18 Kinds of Japanese Ice Cream

The first Japanese people to try ice cream were likely the Samurai who visited America in 1860. According to American news stories from the time, they liked it.In 1869, Japan produced its first ice cream in Yokohama but at 25 yen per serving it was a luxury that was out of reach to most people. By 1902, the price had fallen to 1 yen and ice cream was increasingly familiar to urban people in Japan.Initially a western style snack, ice cream traditions have evolved in Japan that incorporate Japanese ingredients. These Japanese flavors of ice cream include both classics and novelty flavors that don't last long or are sold in a particular region as a local souvenir. The following products and flavors can be considered classics and are familiar to most people in Japan.

1. Matcha Ice Cream

Matcha is a type of high quality Japanese green tea powder with a distinctive taste that's a common ice cream flavor in Japan. In many cases matcha ice cream doesn't contain any matcha. Real matcha is reasonably expensive and cheaper green tea powders are usually used for ice cream.

2. Cream Anmitsu

Anmitsu is a Japanese dessert bowl made with anko, cubes of agar, mochi, fruit, chestnuts and other ingredients. When it is topped with a scoop of ice cream it is known as Cream Anmitsu




3. Yukimi Daifuku

Ice cream balls wrapped in mochi that come in a variety of flavors. Released in 1981, Yukimi Daifuku were the first mochi ice cream.

4. Pino

Pino are a brand of chocolate covered ice cream snacks first launched in 1976. Their red and white packaging has been a familiar sight in Japan ever since.




5. Japanese Honey Toast

In its simplest form, Japanese Honey Toast is an extremely thick piece of toast with honey and ice cream on top. It's commonly loaded with other ingredientssuch as fruit as well.

6. Sakura Ice Cream

Sakura blossoms are more of an idea than a flavor. That is to say, they don't have much of a flavor. However, they are such a powerful cultural symbol in Japan that people want to eat them.

7. Gari Gari Kun

A line of ice bars with a kakigori center that are often the cheapest item in the ice cream section of convenience stores in Japan. The product's mascot, Gari Gari Kun was originally drawn to look poor to highlight the product's cheap price.

8. Coolish

Coolish is a brand of soft ice cream sold in an insulated package with a tube at the top.
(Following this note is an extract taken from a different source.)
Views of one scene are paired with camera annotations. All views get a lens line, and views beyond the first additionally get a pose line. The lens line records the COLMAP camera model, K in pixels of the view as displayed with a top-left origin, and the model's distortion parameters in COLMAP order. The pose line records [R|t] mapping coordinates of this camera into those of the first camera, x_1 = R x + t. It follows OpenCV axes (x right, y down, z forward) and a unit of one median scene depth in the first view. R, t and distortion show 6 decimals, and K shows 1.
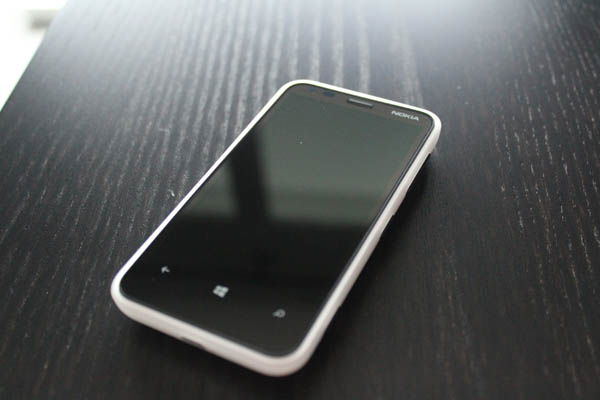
lens RADIAL K [[734.5, 0, 300.0], [0, 734.5, 200.0], [0, 0, 1]] dist [-0.000863, 0.009934]
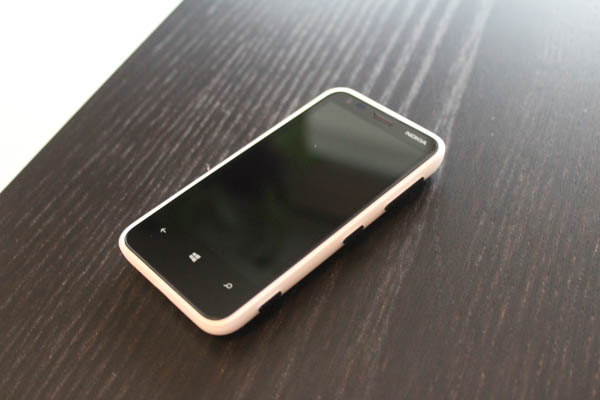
lens RADIAL K [[734.5, 0, 300.0], [0, 734.5, 200.0], [0, 0, 1]] dist [-0.000863, 0.009934]
pose [[0.941735, 0.201707, -0.269165, 0.300941], [-0.185712, 0.979016, 0.083897, -0.086153], [0.280440, -0.029022, 0.959433, -0.106511]]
It comes in several flavors but vanilla is by far the most popular. Out of the freezer, it needs to thaw slightly before eating.

9. Monaka

Monaka are a traditional Japanese dessert that have a crispy outer shell filled with sweet ingredients such as anko, chestnut paste and mochi. Monaka shells are also used to create ice cream sandwiches in Japan.




10. Suika Ba

Suika Ba, literally "watermelon bar", is a watermelon flavored flavored ice snack with chocolate chips for seeds.

11. MOW

The Japanese ice cream market is highly competitive and products with a low price tend to be the best sellers. As a result, many "ice cream" products aren't true ice cream but are based on soy or rice. Others do contain milk but only in small quantities. MOW is a line of real ice cream products that advertise the quality of their ingredients.

12. Yuzu Ice Cream

Yuzu is a bumpy, pungently bitter Japanese citrus fruit. Its peels are used to flavor ice cream and sorbet.

13. Ikasumi

Ikasumi, or squid ink, is an increasingly common ingredient in Japanese cuisine in recent years. It has a dark black color and is used both as a food coloring and flavor. Several tourist spots in Japan sell a shocking flavor of ice cream that might include trace amounts exotic ingredients such as snake. Such flavors of ice cream are equally strange to the Japanese as they seem from outside. Ikasumi ice cream originally fell into this category of novelty flavors for tourists but in recent years is making appearances at regular ice cream shops.

14. Ume

Ume are bitter Japanese apricots that are a somewhat common ice cream flavor in Japan.

15. Tofu

Tofu Ice Cream is a term that's often applied to ice cream made with soy milk. In Japan, tofu is also considered a flavor of ice cream. In rare cases, tofu ice cream in Japan is made with milk and is tofu flavored rather than tofu based.




16. Coffee Jelly

Coffee Jelly is a simple gelatin dessert made with black coffee. It has a strong coffee taste and is usually served with vanilla ice cream.

17. Kinako

Kinako is roasted soybean powder. It's sweet with a taste that's just as distinctive as maple sugar. It's commonly used as a topping for ice cream.

18. Kuzumochi

Kuzumochi is a light, thick jelly made with starch from the Japanese Arrowroot plant. It's virtually tasteless but has a refreshing cool texture that matches ice cream well.